Directions:
Leaving out the pictures, write the following records exactly as they read.
---- Records to use
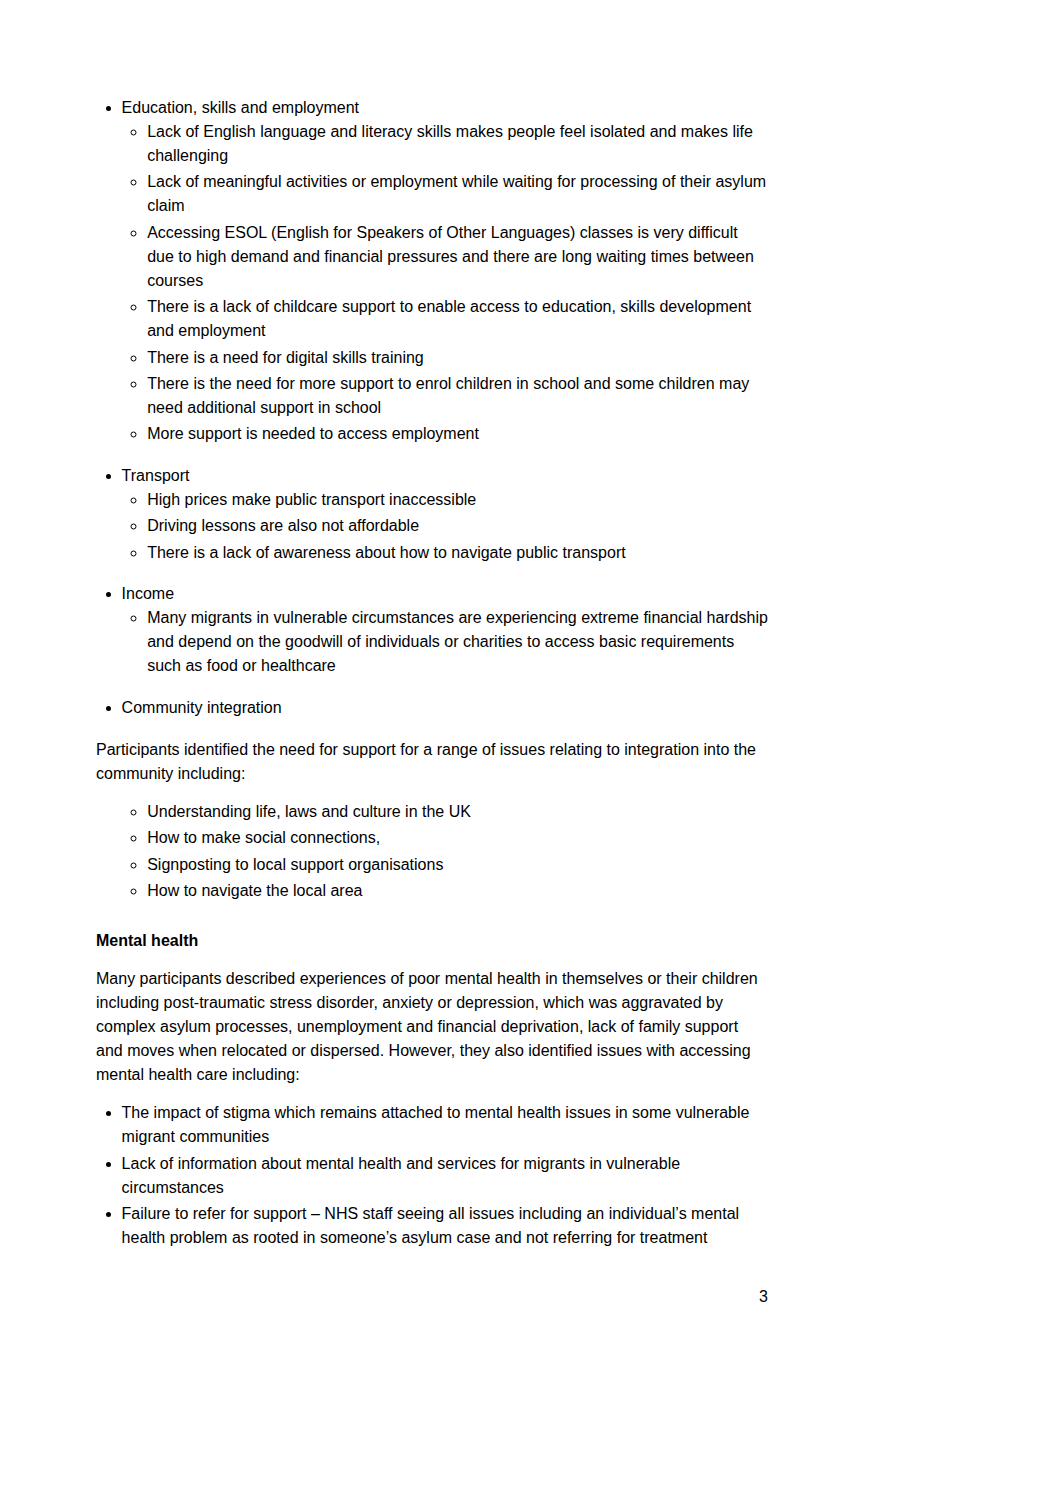Education, skills and employment
Lack of English language and literacy skills makes people feel isolated and makes life challenging
Lack of meaningful activities or employment while waiting for processing of their asylum claim
Accessing ESOL (English for Speakers of Other Languages) classes is very difficult due to high demand and financial pressures and there are long waiting times between courses
There is a lack of childcare support to enable access to education, skills development and employment
There is a need for digital skills training
There is the need for more support to enrol children in school and some children may need additional support in school
More support is needed to access employment
Transport
High prices make public transport inaccessible
Driving lessons are also not affordable
There is a lack of awareness about how to navigate public transport
Income
Many migrants in vulnerable circumstances are experiencing extreme financial hardship and depend on the goodwill of individuals or charities to access basic requirements such as food or healthcare
Community integration
Participants identified the need for support for a range of issues relating to integration into the community including:
Understanding life, laws and culture in the UK
How to make social connections,
Signposting to local support organisations
How to navigate the local area
Mental health
Many participants described experiences of poor mental health in themselves or their children including post-traumatic stress disorder, anxiety or depression, which was aggravated by complex asylum processes, unemployment and financial deprivation, lack of family support and moves when relocated or dispersed. However, they also identified issues with accessing mental health care including:
The impact of stigma which remains attached to mental health issues in some vulnerable migrant communities
Lack of information about mental health and services for migrants in vulnerable circumstances
Failure to refer for support – NHS staff seeing all issues including an individual’s mental health problem as rooted in someone’s asylum case and not referring for treatment
3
--------
Reply to the task:
Education, skills and employment
Lack of English language and literacy skills makes people feel isolated and makes life challenging
Lack of meaningful activities or employment while waiting for processing of their asylum claim
Accessing ESOL (English for Speakers of Other Languages) classes is very difficult due to high demand and financial pressures and there are long waiting times between courses
There is a lack of childcare support to enable access to education, skills development and employment
There is a need for digital skills training
There is the need for more support to enrol children in school and some children may need additional support in school
More support is needed to access employment
Transport
High prices make public transport inaccessible
Driving lessons are also not affordable
There is a lack of awareness about how to navigate public transport
Income
Many migrants in vulnerable circumstances are experiencing extreme financial hardship and depend on the goodwill of individuals or charities to access basic requirements such as food or healthcare
Community integration
Participants identified the need for support for a range of issues relating to integration into the community including:
Understanding life, laws and culture in the UK
How to make social connections,
Signposting to local support organisations
How to navigate the local area
Mental health
Many participants described experiences of poor mental health in themselves or their children including post-traumatic stress disorder, anxiety or depression, which was aggravated by complex asylum processes, unemployment and financial deprivation, lack of family support and moves when relocated or dispersed. However, they also identified issues with accessing mental health care including:
The impact of stigma which remains attached to mental health issues in some vulnerable migrant communities
Lack of information about mental health and services for migrants in vulnerable circumstances
Failure to refer for support – NHS staff seeing all issues including an individual’s mental health problem as rooted in someone’s asylum case and not referring for treatment
3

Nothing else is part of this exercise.